• _What is being asked_
Without reproducing any image, print the listing below exactly.
----- Working data -----
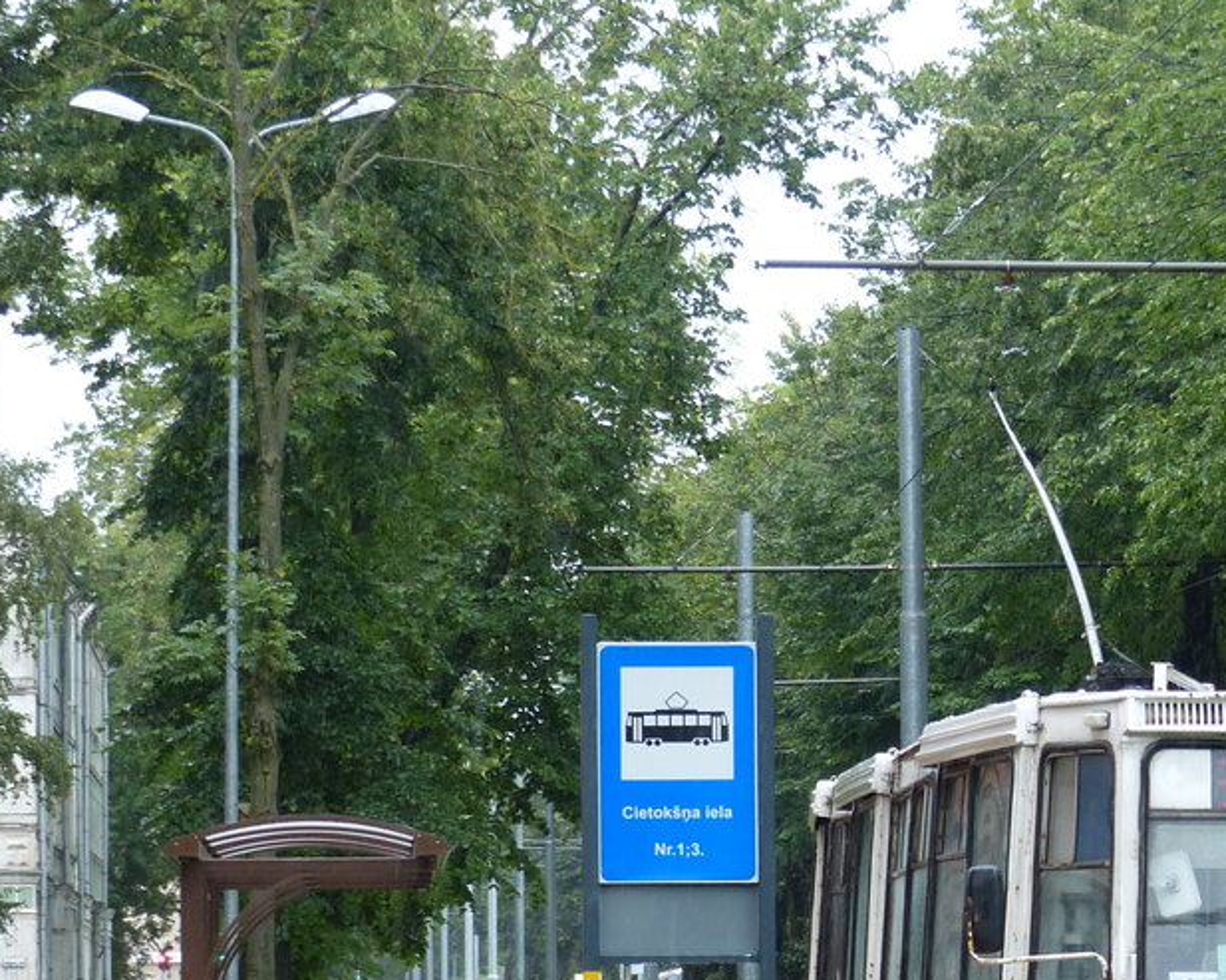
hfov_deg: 9.3
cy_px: 805
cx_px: 1131
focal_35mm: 207
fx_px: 7507
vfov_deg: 7.5
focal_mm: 19.6
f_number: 2.8
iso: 200
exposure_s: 1/200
-----
• _Expected output_
hfov_deg: 9.3
cy_px: 805
cx_px: 1131
focal_35mm: 207
fx_px: 7507
vfov_deg: 7.5
focal_mm: 19.6
f_number: 2.8
iso: 200
exposure_s: 1/200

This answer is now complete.